During the late fourteenth century, the conqueror called Tamerlane the Great was amassing the largest Muslim empire of its time — one massacre after another aiming always for genocide. At his height, he was the bloody master of a territory including or touching upon the modern-day states of India, Pakistan, Kuwait, Iraq, Iran, Syria, Turkey, Azerbaijan, Armenia, and Georgia. Allied with the Golden Horde, his armies approached Moscow in 1395. Vasily I, Grand Prince of Moscow, led an army to Kolomna, sixty-five miles away, pausing at the Oka River. The clergy brought the renown wonderworking icon the Theotokos of Vladimir to the head of the assembled host. During the icon's solemn procession from Vladimir, the faithful knelt and prayed, "O Mother of God, save the land of Russia!" And upon the arrival of the icon, Tamerlane's armies inexplicably retreated. Forever after, thanksgivings are offered by the Church on August 26 (today) for this miraculous deliverance of the Russian land.

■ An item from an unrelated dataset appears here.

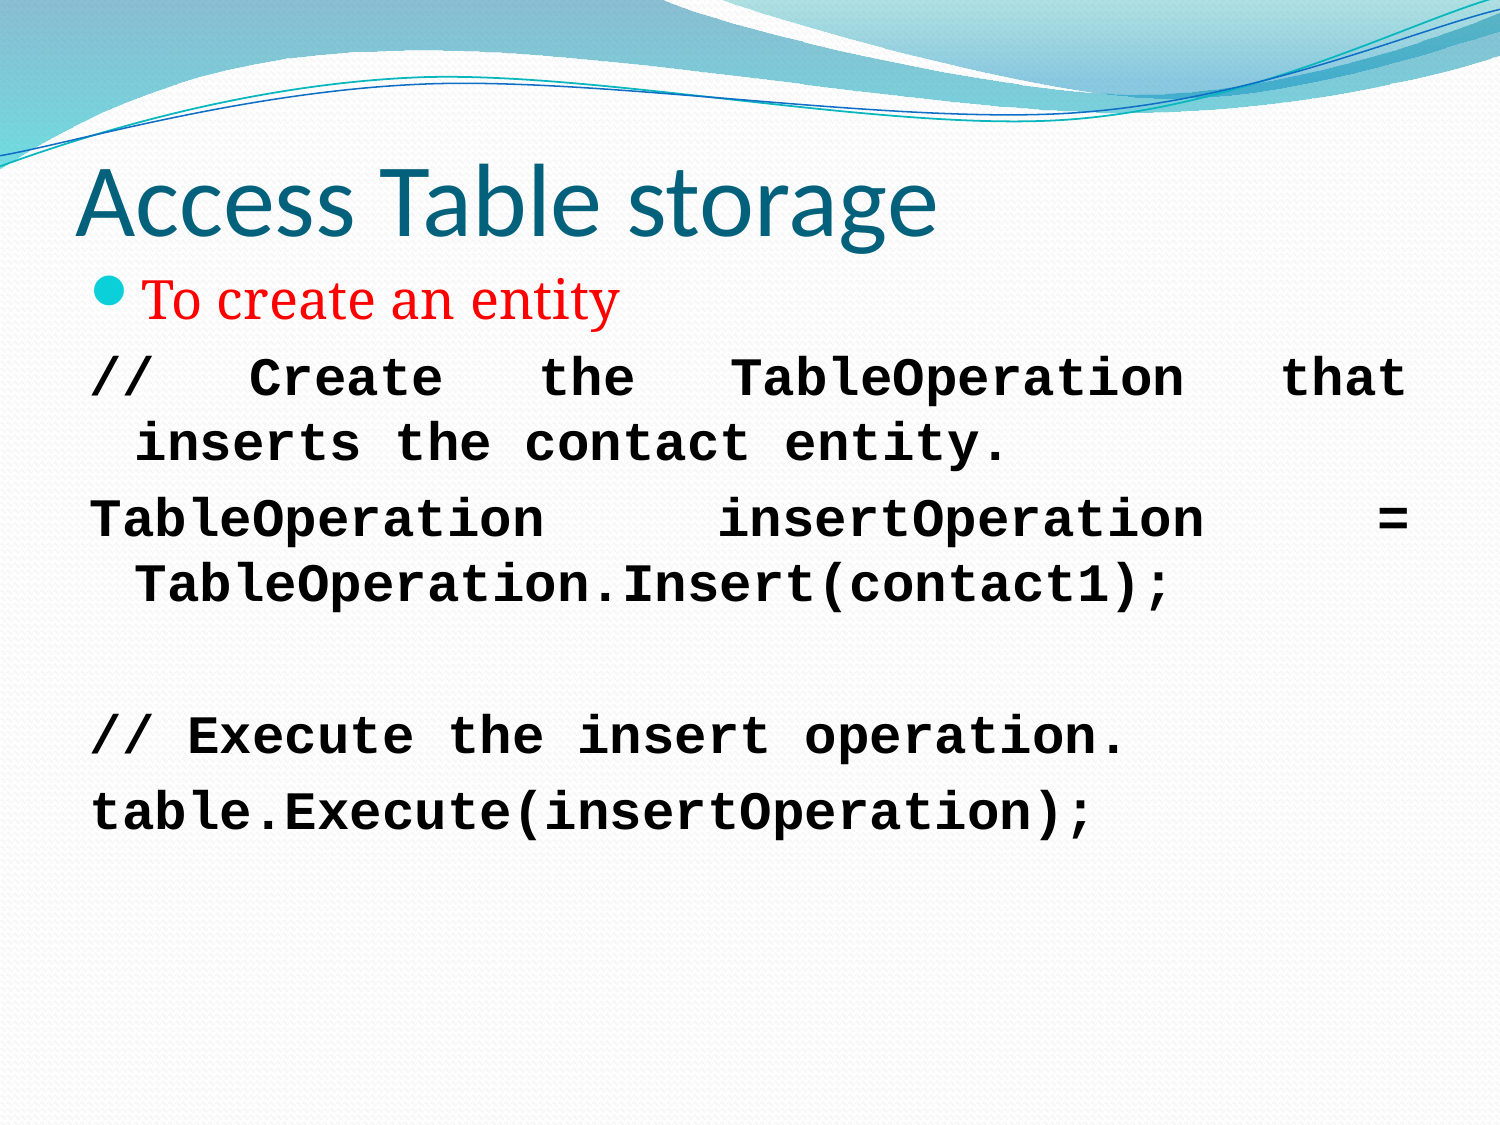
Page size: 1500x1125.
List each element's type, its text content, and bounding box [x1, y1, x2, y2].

Such events are not deterministic. They are not repeatable upon human demand. They are instances of Divine Grace, not to be predicted. As St. Paul has written of the Divine Will:

"I will have compassion on whom I will have compassion."   (Rom 9:15)

Following the seventeenth- and especially the eighteenth century, however, the West has demanded that the deterministic underpinnings of all things in the contingent world be demonstrated. This revolution in intellectual history is a complex subject and certainly beyond the limits of a Sunday reflection (the Sisters hear in relief!).

The short version is that about a thousand years ago, the discovery of the Organon of Aristotle would fundamentally change everything forever in the West. We vainly attempt to think of another event comparable to it. It flipped the way we do everything, think of everything. A new technology (Aristotle's students called it an instrument) had appeared, and it was employed everywhere. Scholars in the West avidly applied it to theology, birthing a new philosophical system: Scholasticism. And all theology in the West would be dominated by it for the next thousand years. reaching a "booster" stage with the birth of the Western saint Thomas Aquinas and the composition of his Summa.

Accordingly, during the eleventh-century (when the Aristotelian revolution began), two opposing cultures would be established: the ancient order in the East — the One Holy Catholic and Apostolic Church — and the new order in the West — the Roman Catholic Church. Their mutual antagonisms would be formalized in the Great Schism of 1053. The new Church would have almost nothing in common with its ancient parent thanks to the Organon, which continued its iron grip on the Roman Church for the next thousand years, confirmed through the writings of Anselm, Peter Abelard, Albertus Magnus, Duns Scotus, William of Ockham, Bonaventure .... all of whom accounted themselves to be disciples of Aristotle. Most of the Doctors of the Roman Catholic Church should really be called the "School of Aristotle." Thus, was the Roman Church conceived in a culture that gave pride of place to intellectual reason.

I remember walking past a classroom in a parochial school many years ago. A banner was posted high on the wall similar to the Alphabet poster hung in public schools. It read, "Mathematics is the Language of the Mind of God." It disclosed a certain point of view .... a thousand years after the Organon was discovered.

Meantime, the Kingdom of Heaven still abides on the earth. The original Catholic and Apostolic Church continues serene and undisrupted. Where Holy Orthodoxy is duly established and venerated with sincere hearts — where the Holy Days are kept, where the prayers are ardently prayed, where the seasonal fasts are observed, there the air is thick with the presence of angels and saints and the manifest grace of God. Without question, here is a place of mystery, here is a place that defies rationalism but graciously opens the way to paths that go beyond and above our intellectual grasp. In an era when the Roman Church had become thoroughly inured to rationalism, the mathematician Blaise Pascal wrote, "The heart has its reasons, which reason knows nothing of" (Pensées, 1670).

In the Name of the Father and of the Son and of the Holy Ghost.